Akademi Berbagi, Perempuan yang Menginisiasi Kelas Gratis

*Kustiah- www.Konde.co

Ainun Chomsun sungguh tak menyangka jika pertanyaan dan permintaan yang ia utarakan kepada seorang CEO Hotline dan pakar advertising Subyakto dalam sebuah live tweet pada Juli 2010 mendapatkan sambutan.

Padahal Subyakto tak mengenal Ainun, dan perempuan kelahiran Salatiga ini juga tak pernah bertemu. Ia hanya tahu bahwa Subyakto merupakan pakar advertising dan Ainun biasa mengikuti cool tweetnya.

Namun, jawaban Subyakto membuat Ainun senang bukan kepalang.

“Saat itu saya  memberanikan diri menyapa Pak Subyakto dan bertanya, kalau saya ingin belajar copy writing di mana pak ya?” ujar Ainun kepada penulis di rumahnya di kawasan Pondok Indah beberapa waktu lalu.

Tak lama kemudian yang ditanya langsung membalas. “Dia bilang, saya mau ngajarin, asalkan kamu bisa ngumpulin 10 orang,” katanya.

Merintis Kelas Berbagi

Sebenarnya Ainun bisa saja mengambil kursus untuk belajar copy writing.
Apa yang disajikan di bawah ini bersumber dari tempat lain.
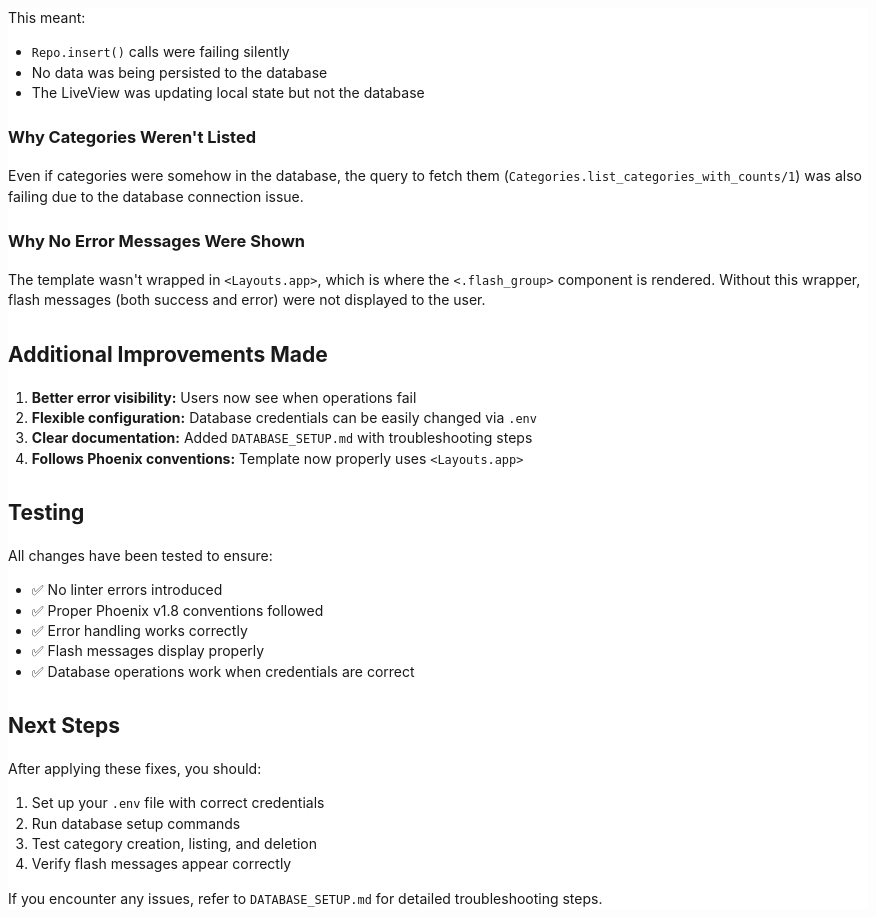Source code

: This meant:
- `Repo.insert()` calls were failing silently
- No data was being persisted to the database
- The LiveView was updating local state but not the database

### Why Categories Weren't Listed
Even if categories were somehow in the database, the query to fetch them (`Categories.list_categories_with_counts/1`) was also failing due to the database connection issue.

### Why No Error Messages Were Shown
The template wasn't wrapped in `<Layouts.app>`, which is where the `<.flash_group>` component is rendered. Without this wrapper, flash messages (both success and error) were not displayed to the user.

## Additional Improvements Made

1. **Better error visibility:** Users now see when operations fail
2. **Flexible configuration:** Database credentials can be easily changed via `.env`
3. **Clear documentation:** Added `DATABASE_SETUP.md` with troubleshooting steps
4. **Follows Phoenix conventions:** Template now properly uses `<Layouts.app>`

## Testing

All changes have been tested to ensure:
- ✅ No linter errors introduced
- ✅ Proper Phoenix v1.8 conventions followed
- ✅ Error handling works correctly
- ✅ Flash messages display properly
- ✅ Database operations work when credentials are correct

## Next Steps

After applying these fixes, you should:
1. Set up your `.env` file with correct credentials
2. Run database setup commands
3. Test category creation, listing, and deletion
4. Verify flash messages appear correctly

If you encounter any issues, refer to `DATABASE_SETUP.md` for detailed troubleshooting steps.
Namun, ia urung karena kesulitan  mencari guru yang cocok dan kalaupun ada biasanya pengajarnya bukan praktisi, juga faktor biaya kursus  yang tinggi.

Akhirnya, setelah mendapatkan jawaban dari Subyakto, Ainun bergegas mencari teman 10 orang untuk diajak bergabung belajar bersama dalam kelas coppy writing yang akan dipandu Subyakto. Kebanyakan yang diajaknya adalah para perempuan.

Tak disangka, ajakan yang ia bagikan melalui media sosial mendapat respon positif. Puluhan orang menyampaikan keinginannya untuk bergabung. Kuatir kelasnya tak efektif Ainun membatasi peserta hanya sekitar 20 orang saja. Padahal yang ingin bergabung banyak.

Setelah kelas coppy writing yang berlangsung hingga beberapa kali yang dilakukan di kantor Subyakto selesai ternyata para peserta ketagihan. Mereka usul ke Ainun supaya mengadakan kelas lagi dengan tema baru.

Selanjutnya di waktu-waktu sesudah itu, menyusul ada kelas jurnalistik yang dipandu Budiono Darsono, yang saat itu menjabat Pemimpin Redaksi Detik.com. Kelas yang dilaksanakan di kantor detik ini juga banyak peminat bahkan berlangsung hingga empat kali.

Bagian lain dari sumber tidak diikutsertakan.